Fidelity National Title Insurance Company approved attorney Renee Snead to handle mortgage closings, including authorizing her to issue Insured Closing Services Protection (ICSP) Letters to home lenders. After receiving the Fidelity position, Snead bought a professional liability policy from OHIC Insurance Company.
Fidelity sued Snead because of two events involving funds. Snead sent required ICSP letters to both Century Mortgage Corp. and to Equifirst Corporation. Fidelity issued the letters and sent funds to Snead's trust account so that closing and other related costs for Century and Equifirst would be handled. Those funds were never used for the Century and Equifirst closings. A closing debt due under the Century transaction went unpaid and the Equifirst closing fell through, but Snead did not return the funds that Equifirst has previously sent in anticipation of their closing costs. Equifirst and Century sued Fidelity for the missing funds. Fidelity settled the losses and then filed a lawsuit against Snead's firm.
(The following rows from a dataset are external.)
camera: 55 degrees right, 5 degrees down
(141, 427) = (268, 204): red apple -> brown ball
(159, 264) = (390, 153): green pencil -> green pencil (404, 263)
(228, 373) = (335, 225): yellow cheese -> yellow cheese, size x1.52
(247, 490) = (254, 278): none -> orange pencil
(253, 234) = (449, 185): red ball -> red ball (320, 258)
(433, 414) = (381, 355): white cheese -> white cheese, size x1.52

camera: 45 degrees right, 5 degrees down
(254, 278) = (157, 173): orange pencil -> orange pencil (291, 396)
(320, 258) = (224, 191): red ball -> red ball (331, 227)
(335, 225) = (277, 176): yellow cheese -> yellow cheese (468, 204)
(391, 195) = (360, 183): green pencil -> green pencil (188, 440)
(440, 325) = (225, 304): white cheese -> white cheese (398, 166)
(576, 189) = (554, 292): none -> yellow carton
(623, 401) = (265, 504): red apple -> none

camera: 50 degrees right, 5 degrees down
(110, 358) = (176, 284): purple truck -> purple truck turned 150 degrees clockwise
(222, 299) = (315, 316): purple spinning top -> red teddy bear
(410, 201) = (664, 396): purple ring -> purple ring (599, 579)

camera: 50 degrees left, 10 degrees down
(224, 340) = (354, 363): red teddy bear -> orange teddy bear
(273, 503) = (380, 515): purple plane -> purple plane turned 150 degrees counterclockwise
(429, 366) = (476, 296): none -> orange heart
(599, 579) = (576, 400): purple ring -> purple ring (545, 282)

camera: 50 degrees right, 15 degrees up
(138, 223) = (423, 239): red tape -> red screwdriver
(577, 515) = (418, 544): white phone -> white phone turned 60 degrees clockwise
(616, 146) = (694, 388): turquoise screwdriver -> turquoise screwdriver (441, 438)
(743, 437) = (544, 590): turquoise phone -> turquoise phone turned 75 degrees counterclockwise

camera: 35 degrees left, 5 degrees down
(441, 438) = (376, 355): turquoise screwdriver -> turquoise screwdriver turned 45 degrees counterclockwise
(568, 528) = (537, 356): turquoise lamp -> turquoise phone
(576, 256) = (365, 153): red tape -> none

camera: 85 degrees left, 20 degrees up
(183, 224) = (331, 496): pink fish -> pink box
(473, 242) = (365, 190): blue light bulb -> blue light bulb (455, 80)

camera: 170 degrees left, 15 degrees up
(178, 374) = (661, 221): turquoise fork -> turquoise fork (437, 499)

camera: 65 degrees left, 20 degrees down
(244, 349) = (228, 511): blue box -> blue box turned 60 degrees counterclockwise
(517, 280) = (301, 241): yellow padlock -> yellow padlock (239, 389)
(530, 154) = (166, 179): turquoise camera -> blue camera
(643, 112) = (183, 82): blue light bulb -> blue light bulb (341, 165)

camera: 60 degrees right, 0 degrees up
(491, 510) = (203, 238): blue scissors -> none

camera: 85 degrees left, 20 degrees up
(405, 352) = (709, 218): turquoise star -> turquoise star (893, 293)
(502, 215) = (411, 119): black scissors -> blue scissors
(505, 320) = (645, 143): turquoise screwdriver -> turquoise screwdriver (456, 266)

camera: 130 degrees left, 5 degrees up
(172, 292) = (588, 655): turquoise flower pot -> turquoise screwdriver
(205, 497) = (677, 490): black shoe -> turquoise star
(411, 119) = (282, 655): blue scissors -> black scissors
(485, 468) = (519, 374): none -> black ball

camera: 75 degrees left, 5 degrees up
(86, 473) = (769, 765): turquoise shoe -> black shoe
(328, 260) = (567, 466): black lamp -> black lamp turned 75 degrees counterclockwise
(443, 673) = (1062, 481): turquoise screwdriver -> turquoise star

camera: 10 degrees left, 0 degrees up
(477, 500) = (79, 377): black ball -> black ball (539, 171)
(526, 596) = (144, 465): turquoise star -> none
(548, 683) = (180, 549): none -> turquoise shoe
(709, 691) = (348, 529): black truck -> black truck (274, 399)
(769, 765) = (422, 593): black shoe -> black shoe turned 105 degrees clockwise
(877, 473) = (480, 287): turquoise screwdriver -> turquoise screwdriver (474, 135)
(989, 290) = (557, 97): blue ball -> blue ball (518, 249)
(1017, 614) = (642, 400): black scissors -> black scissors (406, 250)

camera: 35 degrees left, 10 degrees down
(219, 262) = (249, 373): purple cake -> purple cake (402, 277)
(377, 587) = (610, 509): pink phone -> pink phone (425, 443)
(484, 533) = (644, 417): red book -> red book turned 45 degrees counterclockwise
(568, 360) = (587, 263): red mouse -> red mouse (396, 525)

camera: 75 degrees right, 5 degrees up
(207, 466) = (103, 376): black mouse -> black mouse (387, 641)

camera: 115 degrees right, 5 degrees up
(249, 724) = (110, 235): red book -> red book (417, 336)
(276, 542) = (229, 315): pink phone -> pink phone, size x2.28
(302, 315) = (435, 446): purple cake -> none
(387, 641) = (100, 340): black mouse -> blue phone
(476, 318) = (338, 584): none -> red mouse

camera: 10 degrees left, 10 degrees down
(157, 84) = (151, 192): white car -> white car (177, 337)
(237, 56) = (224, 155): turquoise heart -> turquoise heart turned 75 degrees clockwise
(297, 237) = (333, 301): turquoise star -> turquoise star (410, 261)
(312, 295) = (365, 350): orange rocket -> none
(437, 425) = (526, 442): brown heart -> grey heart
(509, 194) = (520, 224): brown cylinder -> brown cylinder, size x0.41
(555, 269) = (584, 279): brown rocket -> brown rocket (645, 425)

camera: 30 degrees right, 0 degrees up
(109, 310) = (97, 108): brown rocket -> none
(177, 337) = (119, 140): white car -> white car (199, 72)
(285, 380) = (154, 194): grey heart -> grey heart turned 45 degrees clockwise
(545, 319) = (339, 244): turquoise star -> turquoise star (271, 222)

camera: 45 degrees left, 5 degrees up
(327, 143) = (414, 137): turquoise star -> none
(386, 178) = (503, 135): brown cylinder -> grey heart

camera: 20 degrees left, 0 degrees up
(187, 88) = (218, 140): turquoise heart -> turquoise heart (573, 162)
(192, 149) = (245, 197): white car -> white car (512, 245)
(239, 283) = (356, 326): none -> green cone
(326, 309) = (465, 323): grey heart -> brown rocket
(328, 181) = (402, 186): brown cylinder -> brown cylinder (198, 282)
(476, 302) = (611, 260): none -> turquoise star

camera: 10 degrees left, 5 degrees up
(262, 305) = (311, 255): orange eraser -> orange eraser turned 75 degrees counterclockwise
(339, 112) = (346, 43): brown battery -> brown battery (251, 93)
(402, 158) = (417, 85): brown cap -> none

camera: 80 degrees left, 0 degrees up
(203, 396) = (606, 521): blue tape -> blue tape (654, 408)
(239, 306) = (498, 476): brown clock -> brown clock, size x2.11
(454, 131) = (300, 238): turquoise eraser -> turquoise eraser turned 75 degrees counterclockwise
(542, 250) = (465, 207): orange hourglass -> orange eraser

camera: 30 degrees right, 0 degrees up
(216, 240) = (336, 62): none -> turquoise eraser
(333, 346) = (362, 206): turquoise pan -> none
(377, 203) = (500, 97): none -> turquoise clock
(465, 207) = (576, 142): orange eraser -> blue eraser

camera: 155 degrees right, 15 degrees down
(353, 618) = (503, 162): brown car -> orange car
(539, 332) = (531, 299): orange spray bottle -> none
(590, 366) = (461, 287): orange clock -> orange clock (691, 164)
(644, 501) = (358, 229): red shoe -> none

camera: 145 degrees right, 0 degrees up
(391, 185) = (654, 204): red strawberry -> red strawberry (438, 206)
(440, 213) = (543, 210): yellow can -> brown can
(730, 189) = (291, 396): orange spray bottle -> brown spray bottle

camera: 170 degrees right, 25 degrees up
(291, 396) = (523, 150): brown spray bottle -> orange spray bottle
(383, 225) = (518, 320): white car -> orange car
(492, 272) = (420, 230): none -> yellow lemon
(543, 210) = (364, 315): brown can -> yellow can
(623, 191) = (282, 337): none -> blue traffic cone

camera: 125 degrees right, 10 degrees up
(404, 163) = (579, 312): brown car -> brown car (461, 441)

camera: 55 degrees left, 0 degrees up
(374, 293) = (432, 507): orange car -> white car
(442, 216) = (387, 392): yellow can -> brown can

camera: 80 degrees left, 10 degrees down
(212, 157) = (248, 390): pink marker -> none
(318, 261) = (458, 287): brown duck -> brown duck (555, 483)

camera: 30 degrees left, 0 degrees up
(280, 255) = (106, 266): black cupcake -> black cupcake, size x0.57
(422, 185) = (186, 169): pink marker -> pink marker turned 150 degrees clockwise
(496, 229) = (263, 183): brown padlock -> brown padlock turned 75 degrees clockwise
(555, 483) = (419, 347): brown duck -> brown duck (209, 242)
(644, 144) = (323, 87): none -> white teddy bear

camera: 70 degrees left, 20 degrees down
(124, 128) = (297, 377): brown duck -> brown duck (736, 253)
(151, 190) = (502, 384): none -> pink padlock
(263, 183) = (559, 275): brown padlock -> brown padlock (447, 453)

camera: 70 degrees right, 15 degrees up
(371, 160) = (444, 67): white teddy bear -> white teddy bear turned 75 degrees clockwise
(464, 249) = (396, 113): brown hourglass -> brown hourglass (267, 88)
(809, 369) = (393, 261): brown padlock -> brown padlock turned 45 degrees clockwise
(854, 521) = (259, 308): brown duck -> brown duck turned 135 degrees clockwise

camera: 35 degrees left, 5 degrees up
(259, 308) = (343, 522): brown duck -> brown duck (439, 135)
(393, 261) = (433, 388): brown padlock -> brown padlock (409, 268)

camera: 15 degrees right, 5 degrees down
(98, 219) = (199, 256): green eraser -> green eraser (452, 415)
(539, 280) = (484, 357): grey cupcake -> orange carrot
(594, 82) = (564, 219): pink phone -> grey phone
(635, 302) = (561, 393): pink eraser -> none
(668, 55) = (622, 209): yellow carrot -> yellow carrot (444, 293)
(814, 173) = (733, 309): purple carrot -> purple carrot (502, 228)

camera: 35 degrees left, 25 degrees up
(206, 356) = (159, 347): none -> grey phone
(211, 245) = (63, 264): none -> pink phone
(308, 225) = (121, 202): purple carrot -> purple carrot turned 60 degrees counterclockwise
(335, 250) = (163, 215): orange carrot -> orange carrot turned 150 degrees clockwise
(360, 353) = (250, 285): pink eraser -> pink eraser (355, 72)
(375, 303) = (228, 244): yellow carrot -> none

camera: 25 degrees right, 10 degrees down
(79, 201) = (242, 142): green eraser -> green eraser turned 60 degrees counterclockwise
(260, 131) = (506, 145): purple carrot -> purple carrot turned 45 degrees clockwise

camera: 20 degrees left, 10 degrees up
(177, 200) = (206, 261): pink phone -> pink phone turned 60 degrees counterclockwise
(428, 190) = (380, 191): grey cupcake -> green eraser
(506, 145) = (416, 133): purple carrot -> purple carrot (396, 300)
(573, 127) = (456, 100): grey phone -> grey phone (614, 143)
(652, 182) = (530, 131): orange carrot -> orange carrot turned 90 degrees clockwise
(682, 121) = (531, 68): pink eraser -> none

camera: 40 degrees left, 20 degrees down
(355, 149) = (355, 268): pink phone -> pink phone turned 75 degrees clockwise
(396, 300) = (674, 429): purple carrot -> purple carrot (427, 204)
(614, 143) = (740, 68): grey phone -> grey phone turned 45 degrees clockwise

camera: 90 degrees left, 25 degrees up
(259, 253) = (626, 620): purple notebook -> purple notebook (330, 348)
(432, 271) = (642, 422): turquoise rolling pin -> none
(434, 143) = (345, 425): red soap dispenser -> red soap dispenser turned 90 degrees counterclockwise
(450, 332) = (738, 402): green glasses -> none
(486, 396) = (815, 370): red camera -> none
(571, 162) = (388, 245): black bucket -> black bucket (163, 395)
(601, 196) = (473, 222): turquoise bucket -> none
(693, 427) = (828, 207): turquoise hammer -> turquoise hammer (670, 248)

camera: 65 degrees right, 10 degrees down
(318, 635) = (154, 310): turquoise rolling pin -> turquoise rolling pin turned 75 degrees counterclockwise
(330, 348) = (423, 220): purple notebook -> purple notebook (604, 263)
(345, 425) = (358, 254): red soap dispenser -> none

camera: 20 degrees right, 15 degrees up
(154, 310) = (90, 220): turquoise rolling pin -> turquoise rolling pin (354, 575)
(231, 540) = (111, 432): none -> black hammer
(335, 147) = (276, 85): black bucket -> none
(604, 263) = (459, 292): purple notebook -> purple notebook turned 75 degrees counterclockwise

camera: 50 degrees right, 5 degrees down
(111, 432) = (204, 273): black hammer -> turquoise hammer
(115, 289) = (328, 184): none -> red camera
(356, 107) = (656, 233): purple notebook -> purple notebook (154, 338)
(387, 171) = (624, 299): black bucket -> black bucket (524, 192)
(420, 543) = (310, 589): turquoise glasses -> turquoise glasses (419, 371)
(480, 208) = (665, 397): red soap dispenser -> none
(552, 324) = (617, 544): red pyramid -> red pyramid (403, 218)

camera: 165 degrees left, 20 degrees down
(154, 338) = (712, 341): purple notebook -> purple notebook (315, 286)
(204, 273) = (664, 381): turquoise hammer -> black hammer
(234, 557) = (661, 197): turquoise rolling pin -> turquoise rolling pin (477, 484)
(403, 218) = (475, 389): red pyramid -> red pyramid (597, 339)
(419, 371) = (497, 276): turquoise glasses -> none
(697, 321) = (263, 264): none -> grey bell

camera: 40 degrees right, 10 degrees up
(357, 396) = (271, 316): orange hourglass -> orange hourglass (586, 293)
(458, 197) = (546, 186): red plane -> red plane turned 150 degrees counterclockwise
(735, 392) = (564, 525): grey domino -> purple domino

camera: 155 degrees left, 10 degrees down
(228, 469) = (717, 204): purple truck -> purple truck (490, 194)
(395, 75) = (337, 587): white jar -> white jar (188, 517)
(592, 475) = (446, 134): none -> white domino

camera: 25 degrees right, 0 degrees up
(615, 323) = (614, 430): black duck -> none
Upon review of the matter, it turns out that the deposited funds had been stolen by one of Snead's employees and, apparently, without any involvement or knowledge of Snead. Snead's professional liability insurer, OHIC, denied the claim, basing their decision on the grounds that the policy excludes coverage for misappropriated funds or similar acts. Fidelity disagreed with OHIC's position. It asserted that the exclusion was inapplicable because Snead was not involved in the misappropriation. Both parties filed summary judgments. The trial court held the opinion ruled that the parties needed to determine whether Snead was involved in the theft of the funds. It also held that, if Snead was innocent of any involvement, that coverage existed under the policy. The court denied both summary motions and both companies appealed.
The appellate court considered the arguments made by Fidelity and OHIC. Fidelity also added an allegation that ambiguity existed because two other policy exclusions contradicted the provision that barred coverage for misappropriation or conversion of funds. Fidelity pointed out that the other exclusions, which both addressed losses involving broader criminal acts, contained exceptions. They provided coverage in the case of innocent insureds. Fidelity maintained that the innocent insured exception should apply to Snead.
The higher court reviewed the information at hand as well as a number of relevant cases. In its opinion, Fidelity's allegations could not be supported. The court held that the only proper reading of an exclusion is to apply it directly to an insuring agreement and not weigh it against other, separate exclusions. In its opinion, the OHIC policy unambiguously barred coverage for any incident that involved the misappropriation or conversion of funds entrusted to an insured. Therefore, the court did not agree with the trial court position that an issue of fact needed to be heard. In light of its review, the court affirmed the lower court's denial of Fidelity's motion, but reversed the decision on OHIC's motion, agreeing with the insurer's position that the loss was excluded.
Fidelity National Title Insurance Company Of New Yourk v. OHIC Insurance Company. Georgia Court of Appeals, Third Division. Nos. A05A1179 and A05A1180. Filed July 29, 2005. Affirmed in part and reversed in part. CCH Personal and Commercial Liability Cases Paragraph 24,015.